Another issue with relying on a pull model to deploy changes is that anyone with commit rights becomes a production deployer. This is not a good security practice as your repository becomes your security surface, and the security controls around repositories are less powerful than the security controls around your runtime.
“A better alternative is to avoid the ‘pull’ model altogether and instead use a ‘push’ model to deploy config and code,” Phillips said. “In this model, rather than having the cluster ‘watch’ for updates, you call the API, which allows you to apply checks and custom security controls as part of your pipeline, both just before and after the deployment.”
Before the “push” command, the new code goes through a “dry run” or a “preview environment,” and if it fails this test the deployment is not carried out. But if it succeeds, the configuration is pushed and validated using a smoke test or other verification step, and you then commit it to your master repository. This increases confidence in each deployment and results in a stable master branch with a commit history of successful deployments. You can still include manual approvals as part of the pipeline to have more control where required, but the goal is to have the approval and verification process automated as much as possible.

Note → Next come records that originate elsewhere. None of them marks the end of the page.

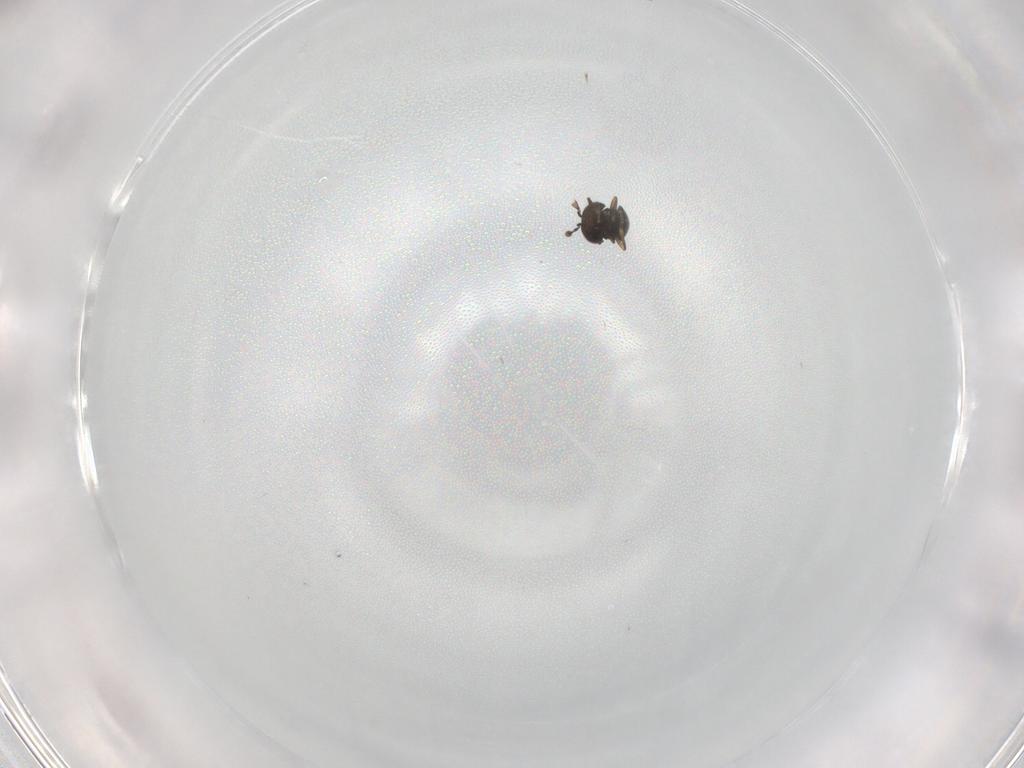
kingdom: Animalia
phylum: Arthropoda
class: Insecta
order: Hymenoptera
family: Scelionidae
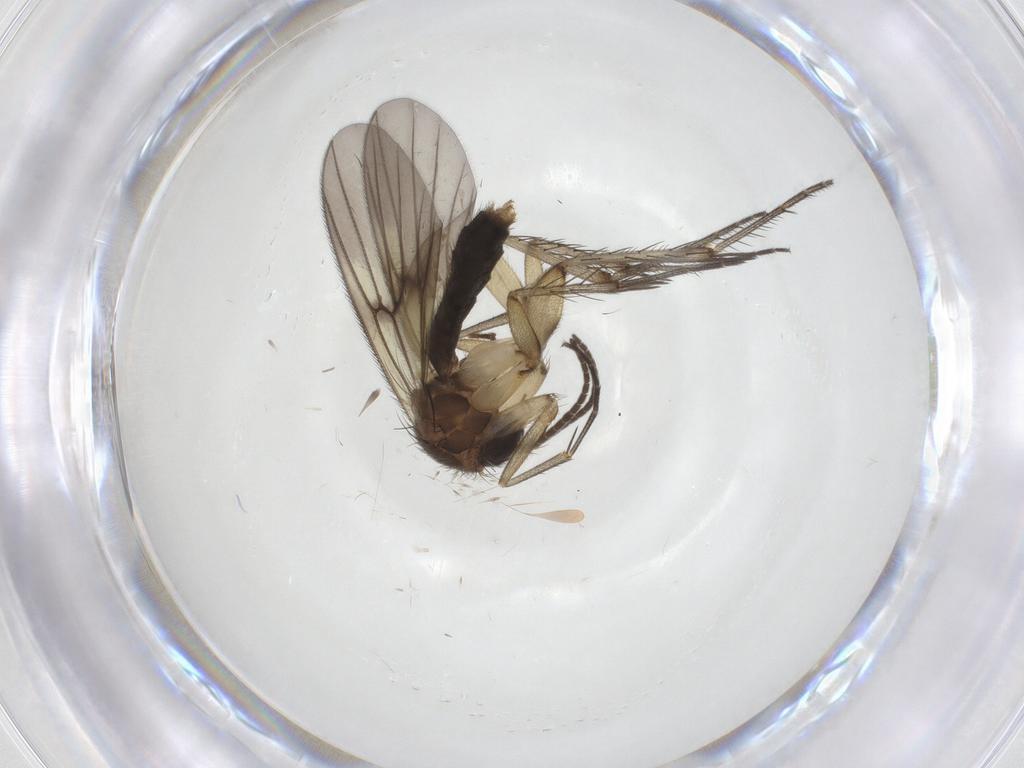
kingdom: Animalia
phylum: Arthropoda
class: Insecta
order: Diptera
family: Mycetophilidae
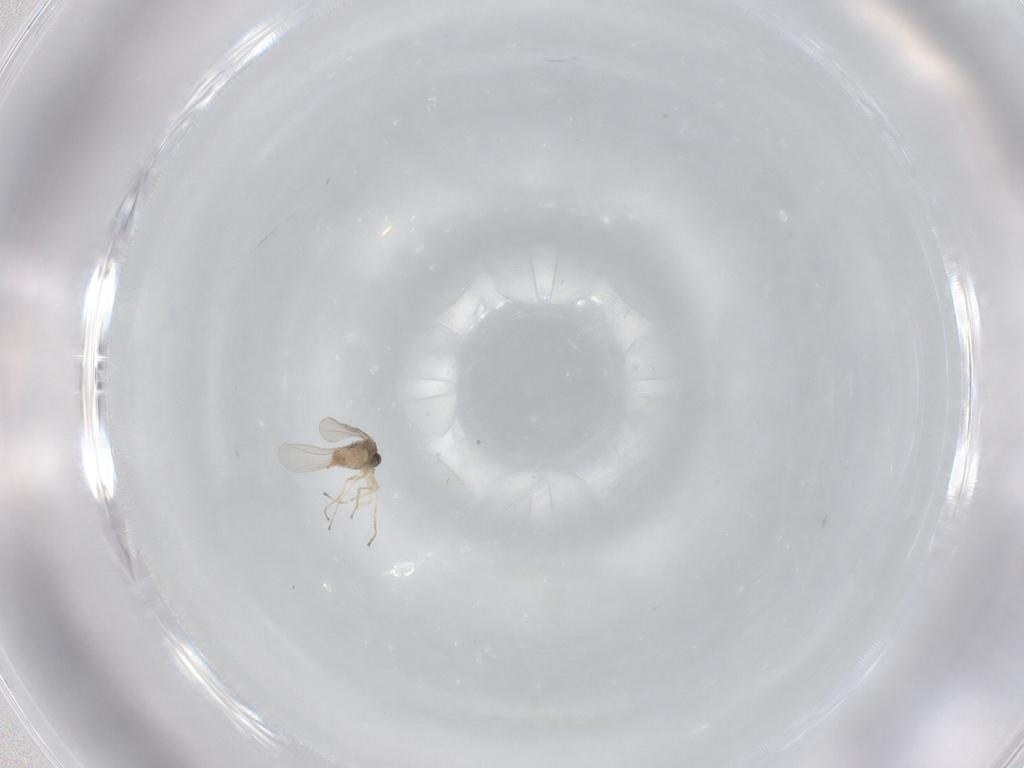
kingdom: Animalia
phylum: Arthropoda
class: Insecta
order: Diptera
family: Cecidomyiidae
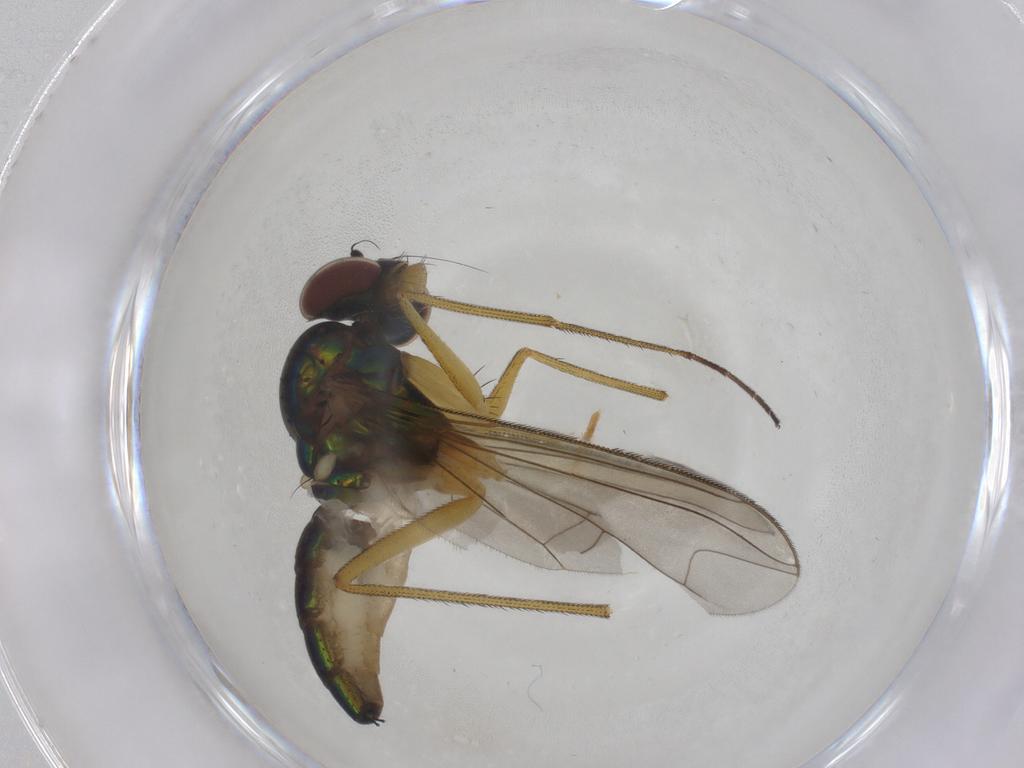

The tools to enable these specific patterns of GitOps are yet to reach maturity, but there are some promising options already. Jenkins X comes closest in terms of bringing a model of GitOps to reality. It focuses on automating management of various environments, and providing fast feedback on code changes before they’re merged to master. Weave Flux is another open source tool that is based on the idea of declaring a desired state for deployments in Git. Flux then ensures that the desired state is achieved in your live cluster. While the tools are still evolving, the patterns discussed here can be applied irrespective of the tools that enforce them.
Key Takeaways:
In this series, we’ve detailed how to create and optimize CI/CD pipelines for cloud native applications.
- In the first post, we talked about how you can quickly spin up local environments with Skaffold, and automate deployments in the cloud using Google Cloud Build.
- In the second post, we discussed how to harden and secure your CI/CD pipeline using the metadata API Grafeas. We also covered vulnerability scanning with Container Registry and enforcing security policies with Kritis and binary authorization.
- Finally, in this post, we discussed specific patterns and modifications to optimize and scale your GitOps-style workflow.
Whether you’re just starting out with building a CI/CD pipeline, or are in the process of revamping an outdated one, the tools, best practices, and patterns discussed here can be applied. In doing so, you’ll transform the way you build and ship modern, cloud-native applications.